We’ve been on a brief hiatus while we sorted out some big changes, which we’re eager to share with you all very soon, and we can’t wait to catch everyone up on some of the great content you may have missed while we at Cinema Jam HQ were busy planning our next stunning online media move and moving our base of operations to the fabulous Roundhouse in Camden (which now also serves as a brilliant venue for our BiteSize Courses). We christened the venue with our weekend course on the skills needed to shoot a James Bond level film (hosted by the incredible Phil Méheux, who shot both Casino Royale and Goldeneye) and it was terrific. You can check all the photos of the event right here.

We’ve had such success with our cinematography short courses, in fact, that we’re doing an encore of our roaringly successful one with DoP Richard Greatrex (Shakespeare in Love) this September. You can find all the details here, and make sure to book well in advance as we sold out quite quickly last time!

But now, to the content! In keeping with saying hello to our brilliant new office and venue in Camden, while saying a very fond fairwell to our previous brilliant office and venue in Camden, we’ve got a theme of New Frontiers and the Old West for you this month. We’ve got a host of magnificent features, if we don’t say so ourselves, from the Old West: charting the sad story of Kevin Costner’s hidden gem and forgotten masterpiece Wyatt Earp, dissecting the roots and stylistic flourishes of the genre to find out what makes a Western a Western and (with a tinge of that New Frontier spirit too) welcoming new writer Josh Merritt with his takes on two urban cowboy cult classics Death Wish 3 and John Carpenter’s Assault on Precinct 13. Rounding off with an in-depth analysis that finds comic book hit Logan to be one of the best Westerns of the past decade.

Then it’s off to the New Frontier as we get an insider’s perspective from AD Cooper on this year’s BAFTA’s Lucky 225 debacle and the future of female filmmakers in the UK before going in for a closer inspection of the importance of the role of female directors in blockbuster superhero filmmaking, in the wake of Wonder Woman’s barnstorming success this summer. We’ve also got a terrific review of the terrific film itself, courtesy of Neill McNamara. Not to mention reviews that check out the Old English Wild West of restrained emotions and risqué sexuality in My Cousin Rachel and a new acting frontier with the leading debut of young McKenna Grace in star-studded drama Gifted.

EXERCISE SET →
1) Answer these questions about the Cinema Jam update:
(a) Who hosted the weekend course on the skills needed to shoot a James Bond level film?
(b) Which DoP's cinematography course is getting an encore this September?
(c) Which comic book hit does one analysis find to be one of the best Westerns of the past decade?
2) Resume the Cinema Jam update, starting right after its last sentence.

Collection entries
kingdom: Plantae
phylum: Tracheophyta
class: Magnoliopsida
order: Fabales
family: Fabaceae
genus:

RESULTS FOR THE EXERCISE →
1)
(a) Phil Méheux
(b) Richard Greatrex
(c) Logan

2)
We also take a look at Universal’s stab at forging a whole new movie universe with The Mummy and whether Michael Bay really does have some new tricks up his sleeve for Transformers: The Last Knight or whether it’s all old hat. Then Matthew Wilson reports to us from the Edinburgh International Film Festival with sneak peeks at the work of two up-and-coming directors that are sure to make a storm when they’re released later this year: Jamie M. Dagg’s Sweet Virginia and Francis Lee’s God’s Own Country.

Speaking of incredible up-and-coming talent, we also have amazing interviews this issue with director, and Cinema Jam member, Ben Garfield as well as cinematopher Burak Oguz Saguner while our Jammer of the Month, illustrious editor Jim Page, talks to us about some exciting news from the Edinburgh International Film Festival of his very own where his latest film, The Pugilist, was nominated for Best Actor and the Michael Powell Best British Film Award (just losing out to God’s Own Country, coincidentally).

It’s been a crazy and wonderfully busy month for Cinema Jam and we’re looking forward to the next one, so stay tuned for all the big news coming your way. Until next time!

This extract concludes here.